In the US, the situation couldn’t be more different. The banking environment is enormous compared to other countries as there are 6,799 commercial banks in the United States connected to the Federal Reserve, and 90% of adults have at least one bank account. With millions of transactions being processed daily, posting and clearing ACH transactions would significantly reduce the window to detect anomalies in transactions, from 2 days to 2 hours! As a result, banks will see increasingly more fraud unless they are prepared to scale their fraud operations. As you may have guessed, this is especially more challenging for community banks and credit unions.

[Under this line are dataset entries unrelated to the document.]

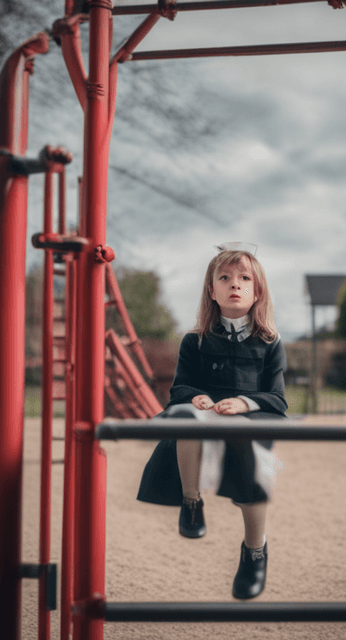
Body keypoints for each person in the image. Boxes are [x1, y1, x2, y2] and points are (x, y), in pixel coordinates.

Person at [137, 243, 288, 599]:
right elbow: (181, 387)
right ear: (212, 290)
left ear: (257, 291)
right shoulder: (195, 341)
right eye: (225, 277)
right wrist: (196, 397)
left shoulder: (269, 343)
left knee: (251, 458)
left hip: (249, 419)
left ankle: (255, 550)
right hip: (204, 416)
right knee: (187, 417)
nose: (234, 284)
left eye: (244, 278)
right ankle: (190, 501)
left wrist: (244, 402)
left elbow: (278, 399)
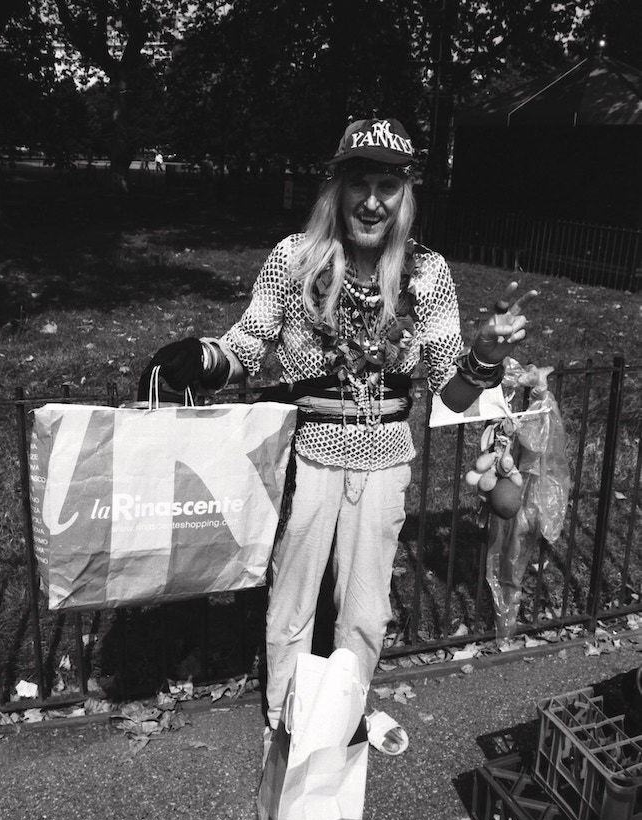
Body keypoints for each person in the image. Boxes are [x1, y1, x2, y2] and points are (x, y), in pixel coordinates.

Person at [142, 117, 536, 734]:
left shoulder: (427, 273)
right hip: (309, 455)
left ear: (405, 195)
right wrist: (203, 357)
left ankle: (342, 718)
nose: (372, 201)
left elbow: (452, 393)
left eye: (387, 186)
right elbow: (247, 343)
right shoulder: (294, 260)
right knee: (293, 597)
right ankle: (287, 722)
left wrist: (483, 354)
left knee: (366, 608)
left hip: (385, 460)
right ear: (337, 189)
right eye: (360, 184)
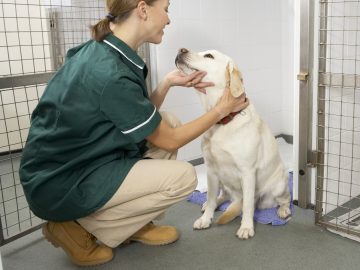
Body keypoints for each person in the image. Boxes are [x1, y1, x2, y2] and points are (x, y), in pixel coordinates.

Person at [18, 0, 249, 266]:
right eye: (166, 9)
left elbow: (135, 116)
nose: (168, 19)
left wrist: (166, 83)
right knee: (184, 177)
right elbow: (170, 140)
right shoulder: (110, 72)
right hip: (61, 181)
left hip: (81, 160)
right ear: (143, 9)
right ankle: (74, 229)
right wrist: (221, 110)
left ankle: (131, 224)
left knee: (168, 120)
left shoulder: (106, 50)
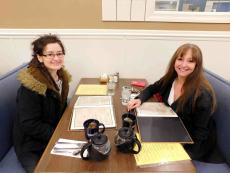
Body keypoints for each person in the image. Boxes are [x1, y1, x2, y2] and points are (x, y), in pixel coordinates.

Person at [127, 43, 224, 163]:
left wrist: (185, 158)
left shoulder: (202, 95)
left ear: (197, 65)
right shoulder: (172, 78)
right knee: (133, 144)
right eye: (180, 59)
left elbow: (200, 134)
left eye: (190, 61)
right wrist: (140, 98)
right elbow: (152, 88)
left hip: (191, 143)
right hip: (171, 131)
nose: (183, 65)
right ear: (174, 61)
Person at [13, 34, 71, 173]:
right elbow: (29, 124)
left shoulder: (61, 77)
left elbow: (60, 107)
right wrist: (58, 134)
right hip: (32, 145)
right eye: (50, 54)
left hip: (51, 135)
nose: (56, 58)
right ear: (39, 57)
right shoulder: (31, 86)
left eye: (59, 53)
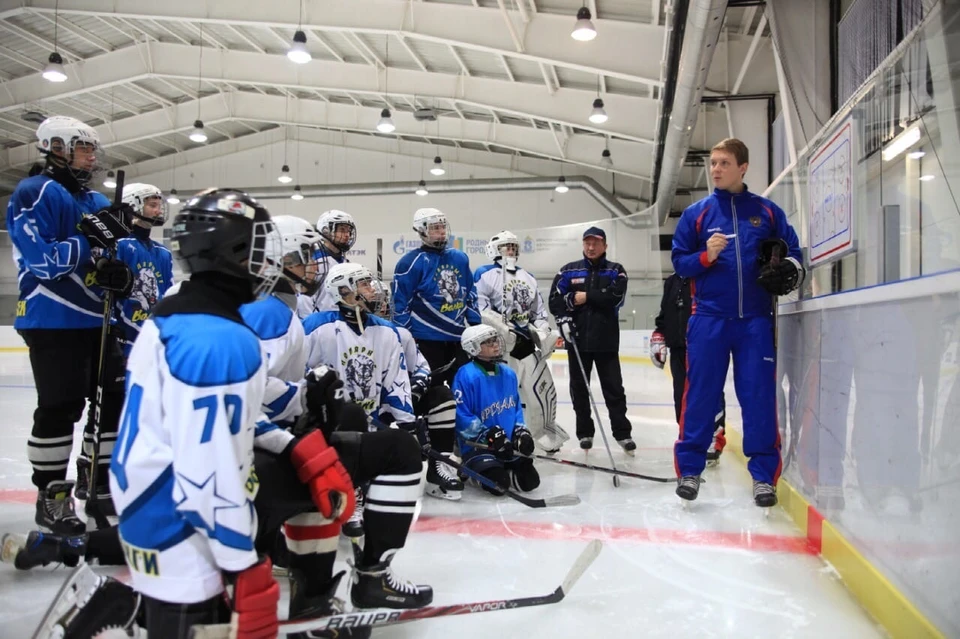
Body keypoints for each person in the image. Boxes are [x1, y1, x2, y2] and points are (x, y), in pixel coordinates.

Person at [7, 115, 134, 533]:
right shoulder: (35, 191)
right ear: (56, 148)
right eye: (83, 147)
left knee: (113, 404)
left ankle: (97, 486)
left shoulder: (95, 202)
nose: (91, 156)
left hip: (98, 320)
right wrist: (89, 242)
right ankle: (52, 497)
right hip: (53, 318)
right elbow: (43, 262)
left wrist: (119, 272)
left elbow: (105, 260)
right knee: (61, 407)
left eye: (93, 148)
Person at [671, 137, 804, 508]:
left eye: (723, 163)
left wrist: (789, 268)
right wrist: (707, 256)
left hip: (755, 322)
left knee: (759, 398)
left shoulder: (768, 212)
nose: (715, 169)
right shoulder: (696, 214)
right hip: (708, 319)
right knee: (699, 398)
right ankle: (690, 470)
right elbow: (680, 262)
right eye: (712, 163)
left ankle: (763, 477)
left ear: (742, 167)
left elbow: (794, 253)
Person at [302, 262, 418, 539]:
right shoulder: (317, 327)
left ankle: (360, 488)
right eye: (364, 283)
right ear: (344, 290)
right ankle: (347, 493)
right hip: (327, 425)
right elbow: (298, 372)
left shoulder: (386, 331)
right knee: (347, 419)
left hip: (372, 419)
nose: (372, 289)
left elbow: (397, 378)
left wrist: (406, 422)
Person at [475, 230, 569, 454]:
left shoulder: (528, 276)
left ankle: (545, 432)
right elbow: (480, 307)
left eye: (513, 246)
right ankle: (498, 436)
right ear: (494, 250)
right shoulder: (484, 273)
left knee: (543, 390)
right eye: (506, 246)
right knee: (500, 396)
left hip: (525, 343)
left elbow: (538, 311)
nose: (511, 250)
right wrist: (501, 328)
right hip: (498, 347)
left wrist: (543, 332)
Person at [548, 227, 635, 453]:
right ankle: (585, 433)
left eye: (596, 243)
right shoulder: (568, 271)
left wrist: (586, 296)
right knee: (579, 389)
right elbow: (555, 301)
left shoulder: (616, 271)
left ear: (605, 245)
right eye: (587, 242)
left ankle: (622, 433)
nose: (591, 247)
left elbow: (615, 297)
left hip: (606, 341)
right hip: (577, 340)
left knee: (614, 388)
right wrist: (565, 316)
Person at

The ever evolving business environment is forcing the financial sector to become more agile and as a result, technological innovation will make this possible. Keeping in mind that making same-day ACH transactions will require an important overhaul of the payment system, there are some key actions banks can take to prepare for it. As a basic level, banks will have to invest to update their backrooms and upgrade fraud operations and systems as well as implement strong authentication methods and transaction monitoring. At the end, it will come down to finding a balance between increased resources and accepting additional risk of electronic fraud.